练习任务:
- A) 请根据动态求中位数的文章,用一到三句话说明:在数据动态添加时,用插入排序的做法为什么不符合题目要求。
- B) 请接着动态求中位数的文章往下写,从文中最后一句之后续写。

*** 节选 ***

算法作业中的一道题目~
描述要求
Design a data type that supports insert in logarithmic time, find-the-median in constant time.
设计一种数据结构,让动态求解中位数的插入时间复杂度为logN
,返回中位数为O(1)
。
概念与做法
中位数,是数学中的一个很简单的概念。在一个排序后的,有N个元素的数组中。它的中位数为:
若N为奇数,则选择第(N+1)/2个为中位数;
若n为偶数,则中位数是(N/2以及N/2+1)的平均数;
简单排序实现
求中位数,最简单的方法是,先对数组进行排序,然后根据数组的size进行判断,然后找出相应的中位数,这样做的时间复杂度为排序的时间复杂度,即O(NlogN)
。
如果现在情况改变,数组的数据可以动态添加,那么这种方法,需要在插入的时候使用插入排序的方式,于是它的时间复杂度为O(N)
,返回中位数的时间复杂度为O(1)
。但是这样不符合要求,所以要想别的方法。
比较容易想到的方法是,利用二分查找,在排序后的数组中以插入的方式进行插入,如果元素的组织形式为链表而非数组,那么插入是可以做到O(logN)
的。
最大最小堆实现
但是因为最近刚刚学了堆,所以估计作业是想让我们用堆来实现,想了很久想到一种实现方式。
要用堆来实现动态求中位数,需要维护两个堆,一个最大堆,一个最小堆。最大堆用来存储比中位数小的所有元素,最小堆用来存储比中位数大的所有元素。同时要维护两个int变量medianLow与medianLarge。元素数量为奇数时,中位数存储在medianLow中,元素数量为偶数时,中位数为medianLow和medianLarge的平均值。
插入的时候,如果插入之前有奇数个元素,那么分情况讨论:
- 如果插入的元素大于插入前的中位数,即meidanLow,就将元素插入至最小堆,然后在最小堆中取出堆顶元素,存入medianLarge。
- 如果插入的元素小于插入前的中位数,即meidanLow,就将元素插入至最大堆,然后在最大堆中取出堆顶元素,将medianLow存入medianLarge,然后将取出的堆顶元素存入medianLow。

*** 所示数据 ***

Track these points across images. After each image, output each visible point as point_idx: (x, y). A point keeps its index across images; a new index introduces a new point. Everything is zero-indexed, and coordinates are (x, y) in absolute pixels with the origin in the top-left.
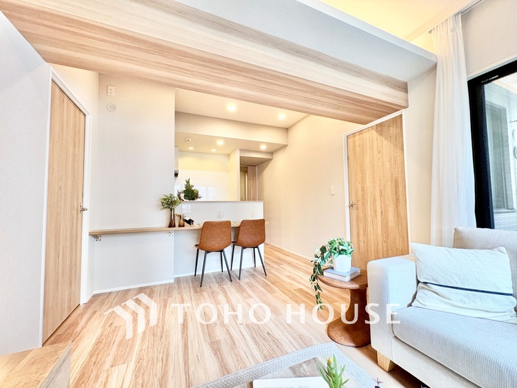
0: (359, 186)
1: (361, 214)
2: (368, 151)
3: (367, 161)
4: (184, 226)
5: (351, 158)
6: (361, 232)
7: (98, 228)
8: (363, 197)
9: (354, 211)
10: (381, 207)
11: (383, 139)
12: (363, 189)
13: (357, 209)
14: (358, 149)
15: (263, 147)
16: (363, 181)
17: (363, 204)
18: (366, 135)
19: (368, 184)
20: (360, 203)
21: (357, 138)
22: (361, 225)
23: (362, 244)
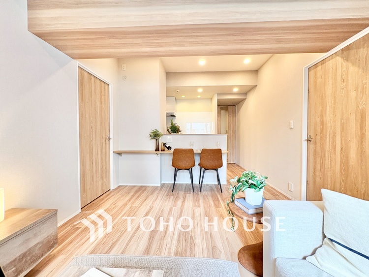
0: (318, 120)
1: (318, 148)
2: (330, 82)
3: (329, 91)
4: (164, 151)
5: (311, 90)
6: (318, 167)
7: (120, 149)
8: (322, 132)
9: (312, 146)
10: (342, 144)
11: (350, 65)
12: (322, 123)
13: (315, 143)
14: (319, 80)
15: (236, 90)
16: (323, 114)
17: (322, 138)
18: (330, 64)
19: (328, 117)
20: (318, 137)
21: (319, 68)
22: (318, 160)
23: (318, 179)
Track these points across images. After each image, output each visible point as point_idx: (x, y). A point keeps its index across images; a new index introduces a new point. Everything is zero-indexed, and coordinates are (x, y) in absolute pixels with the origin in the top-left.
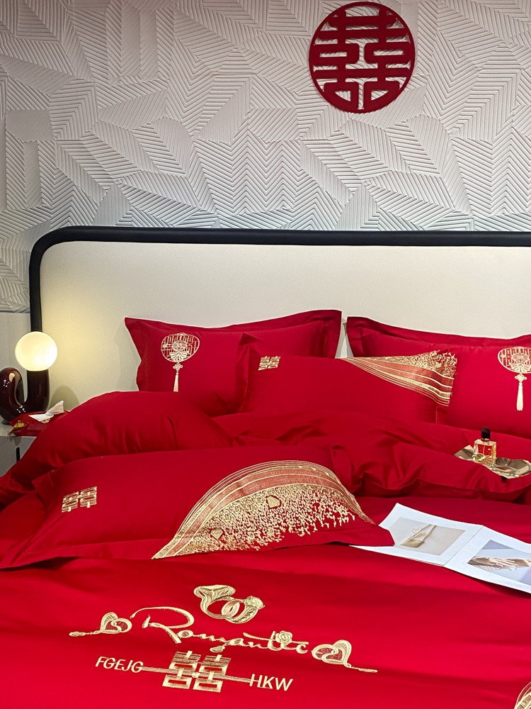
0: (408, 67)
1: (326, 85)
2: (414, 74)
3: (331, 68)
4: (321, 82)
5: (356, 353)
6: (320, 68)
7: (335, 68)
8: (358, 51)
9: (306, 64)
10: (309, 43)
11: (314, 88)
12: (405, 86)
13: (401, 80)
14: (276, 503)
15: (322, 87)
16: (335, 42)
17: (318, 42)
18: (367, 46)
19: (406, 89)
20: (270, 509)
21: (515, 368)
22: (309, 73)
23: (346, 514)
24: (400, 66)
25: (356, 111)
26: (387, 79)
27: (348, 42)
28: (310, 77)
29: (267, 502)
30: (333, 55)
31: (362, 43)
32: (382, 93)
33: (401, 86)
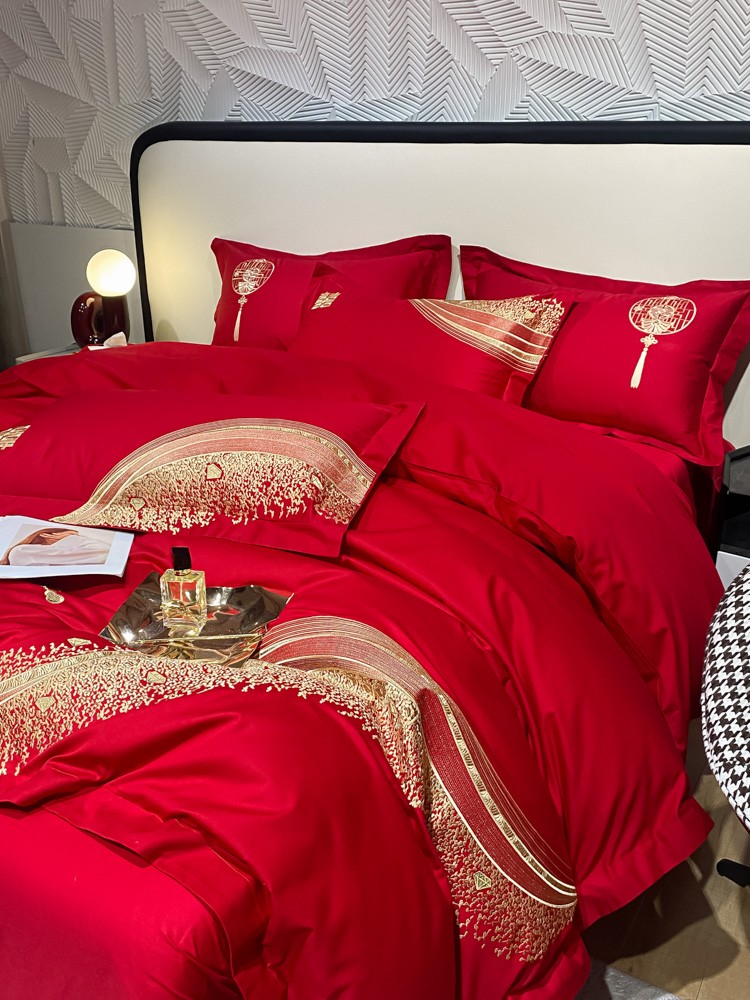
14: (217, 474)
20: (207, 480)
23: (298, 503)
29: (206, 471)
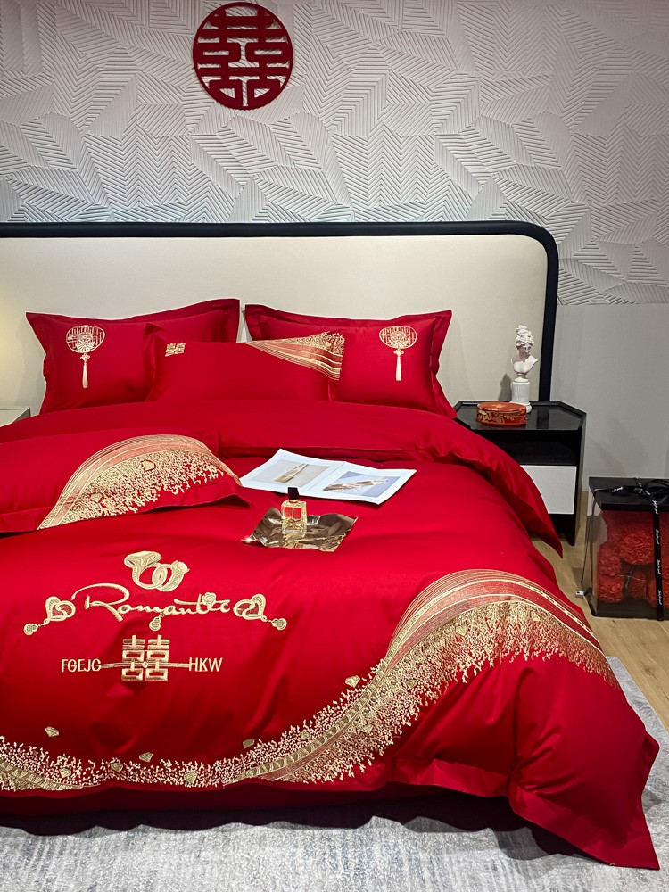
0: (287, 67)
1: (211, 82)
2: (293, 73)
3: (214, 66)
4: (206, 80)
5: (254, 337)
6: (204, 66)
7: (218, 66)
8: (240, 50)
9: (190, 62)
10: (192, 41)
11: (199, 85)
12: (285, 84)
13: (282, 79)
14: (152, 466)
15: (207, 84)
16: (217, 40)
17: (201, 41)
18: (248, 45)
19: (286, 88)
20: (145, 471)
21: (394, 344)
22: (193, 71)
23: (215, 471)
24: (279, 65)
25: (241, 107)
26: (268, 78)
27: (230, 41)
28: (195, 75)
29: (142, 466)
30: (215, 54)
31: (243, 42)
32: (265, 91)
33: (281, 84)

***
*** 所示数据 ***

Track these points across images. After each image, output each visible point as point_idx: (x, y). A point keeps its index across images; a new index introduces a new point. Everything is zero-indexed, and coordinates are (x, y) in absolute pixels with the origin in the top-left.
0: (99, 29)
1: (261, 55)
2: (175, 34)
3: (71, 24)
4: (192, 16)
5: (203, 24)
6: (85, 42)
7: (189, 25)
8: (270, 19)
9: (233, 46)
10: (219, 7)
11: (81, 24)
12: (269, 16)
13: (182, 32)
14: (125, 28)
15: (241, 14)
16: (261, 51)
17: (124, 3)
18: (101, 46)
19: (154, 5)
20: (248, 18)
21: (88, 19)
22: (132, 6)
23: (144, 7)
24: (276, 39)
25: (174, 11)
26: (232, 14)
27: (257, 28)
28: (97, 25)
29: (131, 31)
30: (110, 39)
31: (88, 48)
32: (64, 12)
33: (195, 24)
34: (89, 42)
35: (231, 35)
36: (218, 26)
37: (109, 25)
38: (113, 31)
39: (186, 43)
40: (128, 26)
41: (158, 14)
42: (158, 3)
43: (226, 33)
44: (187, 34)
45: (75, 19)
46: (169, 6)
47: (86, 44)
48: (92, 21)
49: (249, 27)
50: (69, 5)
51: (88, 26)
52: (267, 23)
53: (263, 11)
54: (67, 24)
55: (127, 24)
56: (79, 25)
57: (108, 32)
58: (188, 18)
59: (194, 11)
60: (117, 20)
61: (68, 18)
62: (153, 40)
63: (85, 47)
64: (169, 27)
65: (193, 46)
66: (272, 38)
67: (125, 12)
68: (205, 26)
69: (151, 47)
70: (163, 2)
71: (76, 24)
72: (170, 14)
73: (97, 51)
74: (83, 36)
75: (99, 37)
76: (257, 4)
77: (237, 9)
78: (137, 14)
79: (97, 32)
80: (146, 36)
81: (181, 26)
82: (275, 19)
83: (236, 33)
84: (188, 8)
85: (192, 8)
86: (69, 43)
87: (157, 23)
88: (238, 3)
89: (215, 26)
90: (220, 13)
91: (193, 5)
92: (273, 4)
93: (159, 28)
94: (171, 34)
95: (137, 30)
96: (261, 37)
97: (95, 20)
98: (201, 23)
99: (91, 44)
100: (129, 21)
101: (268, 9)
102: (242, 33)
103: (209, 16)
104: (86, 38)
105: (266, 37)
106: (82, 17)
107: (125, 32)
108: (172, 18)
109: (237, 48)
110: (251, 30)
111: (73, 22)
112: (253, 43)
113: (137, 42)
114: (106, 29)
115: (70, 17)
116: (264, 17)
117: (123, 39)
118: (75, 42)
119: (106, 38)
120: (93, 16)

***

依次输出:
- A) 数据动态添加时,用插入排序方式插入,时间复杂度为O(N)。题目要求插入为O(logN),所以虽然返回中位数是O(1),这种做法仍不符合要求。

- B)
而如果插入之前有偶数个元素,那么同样分情况讨论:
- 如果插入的元素大于medianLarge,就将元素插入至最小堆,然后把medianLow插入至最大堆,此时medianLarge就是插入后数组的中位数。
- 如果插入的元素小于medianLow,就将元素插入至最大堆,然后把medianLarge插入至最小堆,此时meidanLaw就是插入后数组的中位数。
- 如果插入的元素大小在medianLow与medianLarge之间,就把medianLow与medianLarge分别插入最大堆与最小堆,此时原本需插入的元素为中位数。
而且显而易见,插入的时间复杂度是O(logN)
的。
CPP实现
实现此想法,需要先实现最大堆与最小堆,然后利用两个堆对数据进行操作。
#include <iostream>
using namespace std;
/*Heap, max or min is optional by a string "max" or "min"*/
template <class T>
class Heap
{
public:
Heap(T* data, int size, int maxSize, string str);
~Heap();
void insert(T value);
T remove();
void printHeap();
int getSize();
/*test func*/
// void test();
private:
string attr;
T* data;
int size;
int maxSize;
/*assistant func*/
int parent(int i);
int leftChild(int i);
int rightChild(int i);
void swap(int i, int j);
/*main func*/
void heapKeep(int i);
void buildHeap();
};
/*median Heaps. it has two heaps,
*one is min heap which stores the node whose value is larger than median
*and other one is max heap which stores the node whose value is lower than median
*/
class MedianHeap
{
public:
MedianHeap(int size);
void insert(int number);
int returnMedian();
private:
Heap<int> maxHeap;
Heap<int> minHeap;
/*when size is odd, median stores in medianLow
*when size is even, median stores in medianLow(low number) and medianLarge(large number)
*/
int medianLow, medianLarge;
int size;
};
template<class T>
Heap<T>::Heap(T* data, int size, int maxSize, string str)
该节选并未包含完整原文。